Летящий и спящий - Генрих Сапгир 5 стр.


3

Стали мы с ней видеться. Чем дальше, тем чаще. Раньше-то я частенько манкировал, свыше даже одобрялось это. Не все же подопечного от падения оберегать и под руки подхватывать, должна быть свобода выбора. Конечно, человек может и под машину попасть или, например, в камнедробилку угодить. "Где был ангел-хранитель?" Где был? Что у ангела своей личной вечности быть не может? Ну, да не все вам, людям, знать про нас. И так о многом догадываетесь.

Придет к Алексею Нина, заварят они свой вечный разговор-выяснение: кто виноват и что делать. А мы с ангелицей под потолком незримые витаем. Все о жизни здесь расспрашивает. Тьма и свет, добро и зло, жизнь и смерть - это она на уровне элементарных частиц понимала. А вот про свои обязанности знала слабо. И про любовь тоже.

- Как это - оберегать? От чего оберегать?

Объясняю, проясняю. Надоест - небылицы начну рассказывать.

- Видишь, твоя Нина внизу как сердится! Как орет! Даже жилы на шее набухли, еще немного - и порвутся жилы, кровь фонтаном в потолок брызнет.

- А что делать?

- Хлопни ее сверху ладошкой по затылку.

Она подлетела и хлопнула. Нина с разинутым ртом так и осталась.

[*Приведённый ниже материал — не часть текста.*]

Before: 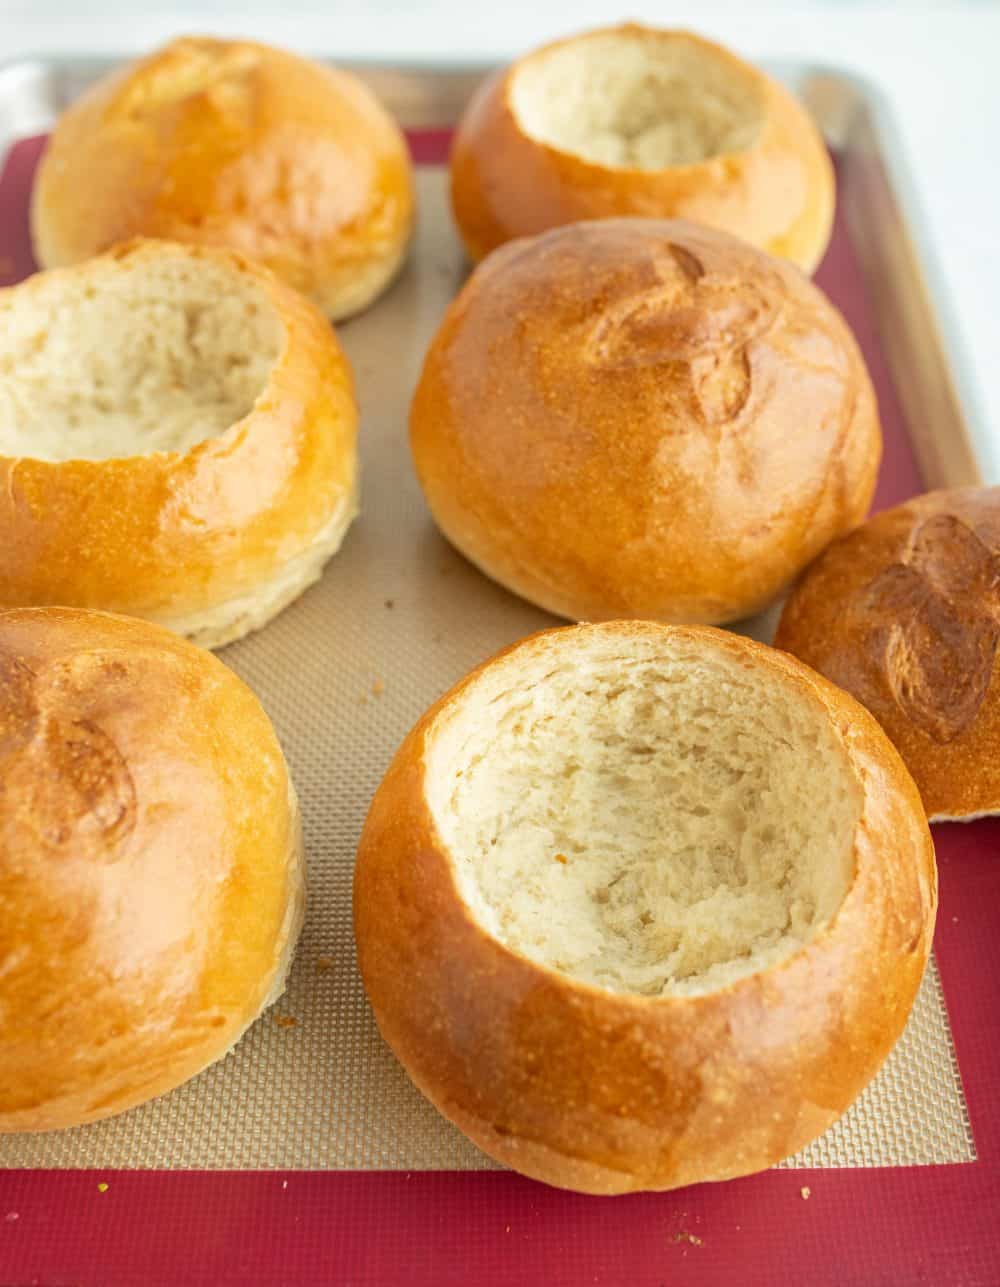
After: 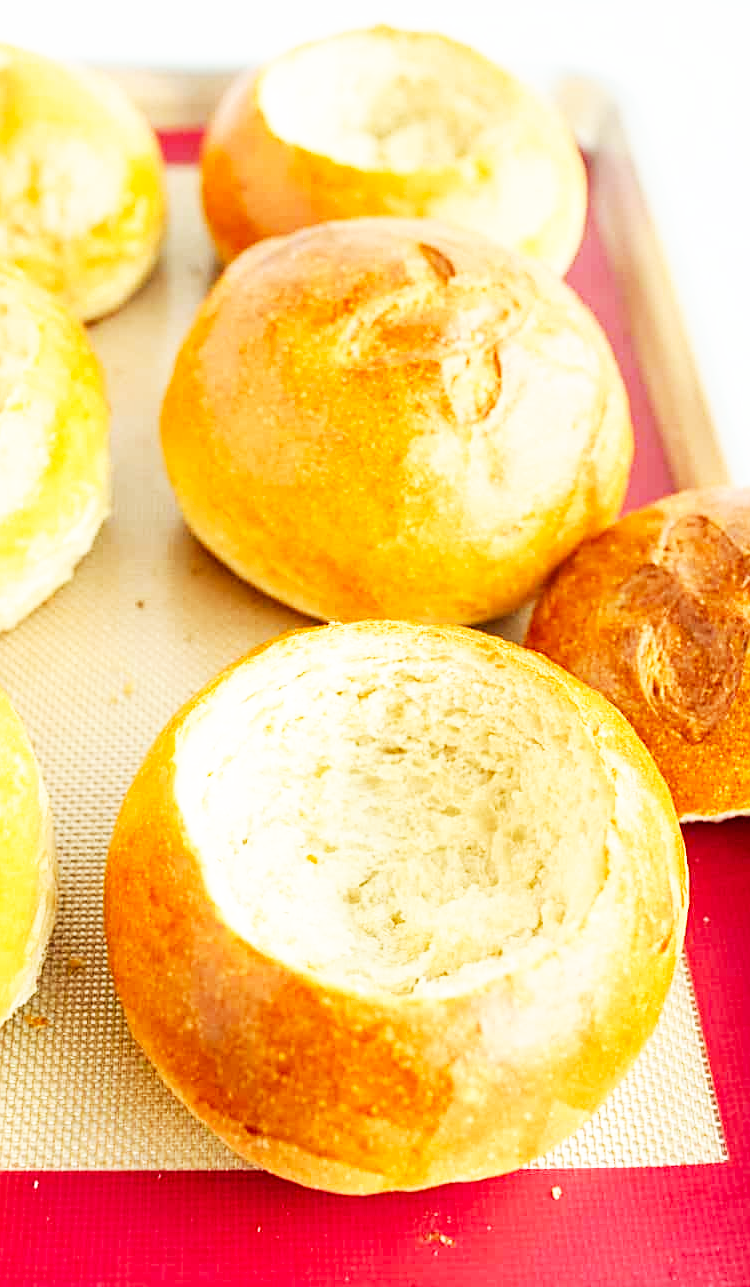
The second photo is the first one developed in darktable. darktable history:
base curve: curves: ch0 [(0, 0) (0.007, 0.004) (0.027, 0.03) (0.046, 0.07) (0.207, 0.54) (0.442, 0.872) (0.673, 0.972) (1, 1)], preserve colors none
crop and rotate: left 24.942%
sharpen: on, module defaults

- Что с тобой? - это Алексей. - Тебе дурно? Воды?

Наконец обрела дар речи:

- Знаешь, меня сейчас кто-то детской ладошкой по затылку - хлоп.

- Это у тебя давление.

- Это у тебя давление!

И снова пошла накручиваться, распаляться. Пока Алексей ей рот поцелуем не зажал.

- Смотри, твой мою раздел. А теперь собой давит. Раздавил совсем.

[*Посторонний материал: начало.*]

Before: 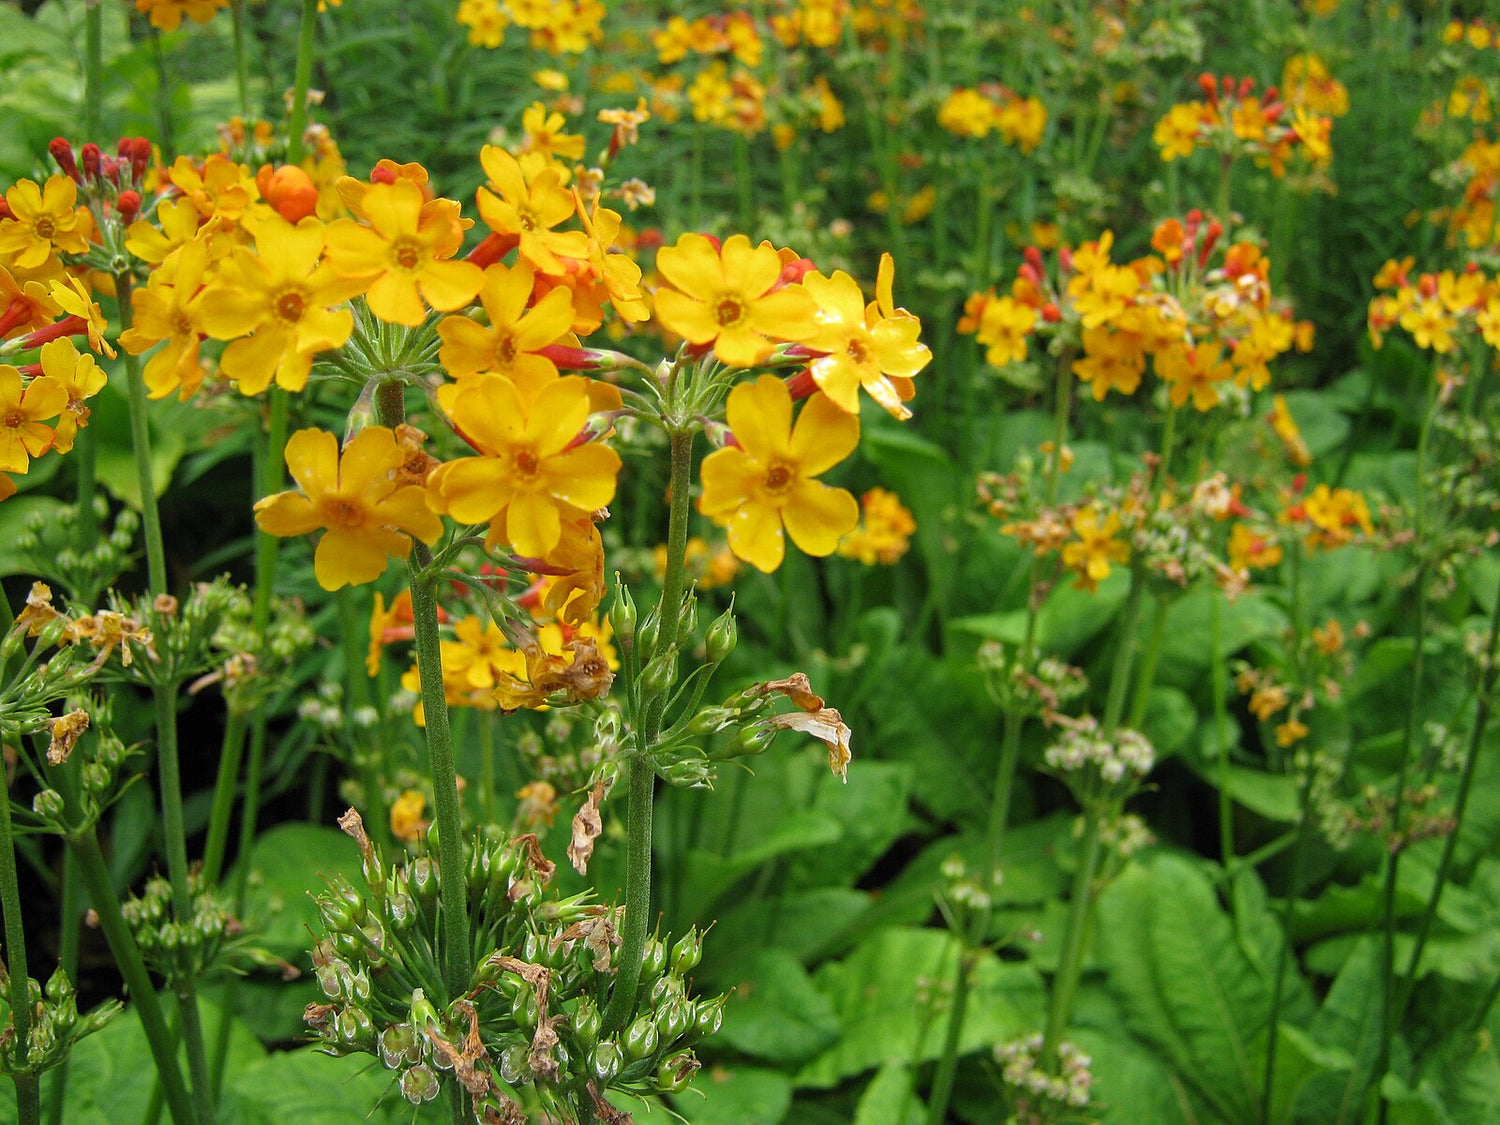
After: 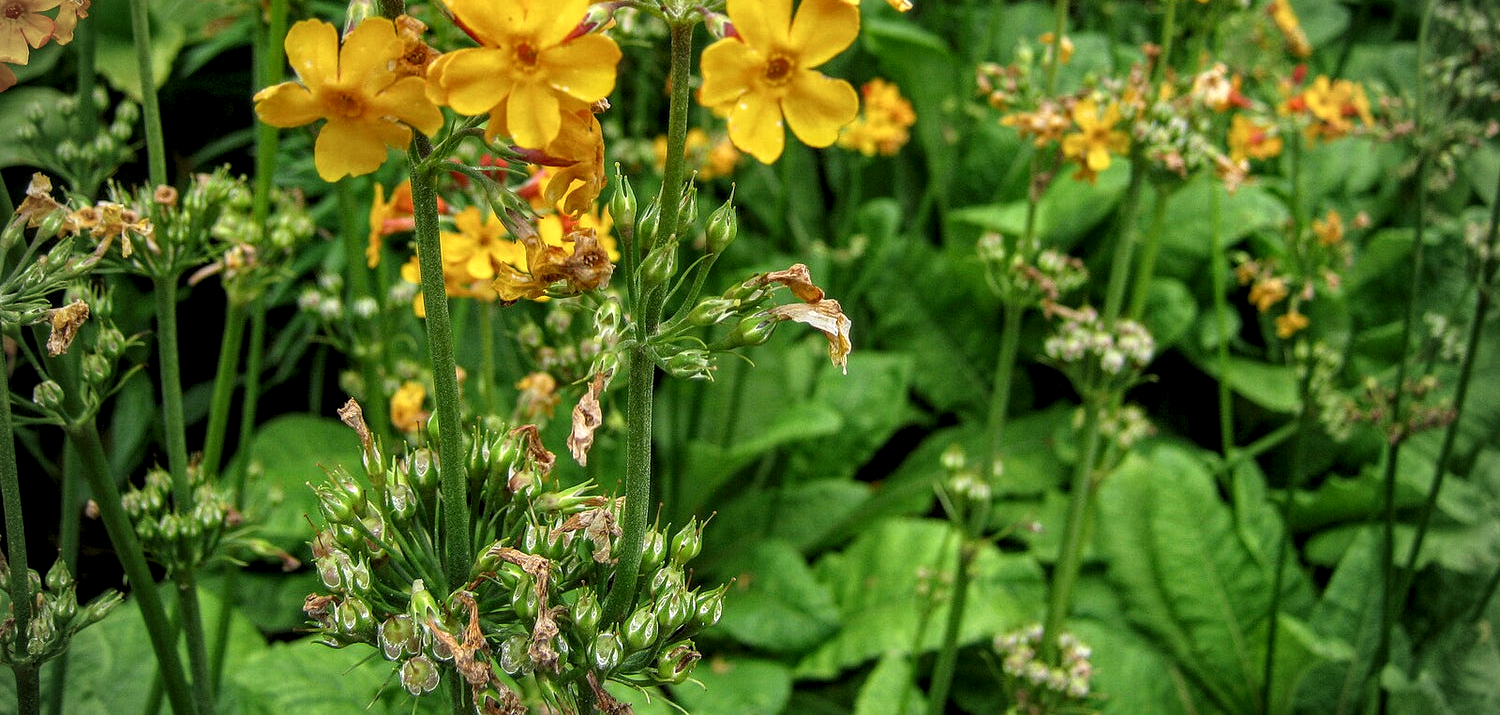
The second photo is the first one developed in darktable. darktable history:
local contrast: detail 150%
crop and rotate: top 36.435%
vignetting: unbound false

- Надо спасать. Ты же ангел-хранитель.

- Спасать? А как?

- Пощекочи свою под мышками, она сразу моего с себя сбросит.

Опять - скандал. Но, кажется, она довольно быстро стала все понимать, ангелица. Вижу, потемнела лицом, каждую нашу встречу обдумывает. Привязался к ней, кроткой. И любопытно мне: что ее тревожит?

- О чем ты все время думаешь?

- О тебе и обо мне.

- А что о тебе и обо мне?

- Почему ангелы друг друга не любят?

- А чем нам любить друг друга? Смотри, у всех здесь гладко.

- И никак нельзя войти друг в друга?

- А зачем?

- Чтобы почувствовать друг друга.

- Мы и так из одного чувства созданы.

- Я тебя чувствую.

- Вот видишь. Мы можем даже касаться друг друга флюидами симпатии.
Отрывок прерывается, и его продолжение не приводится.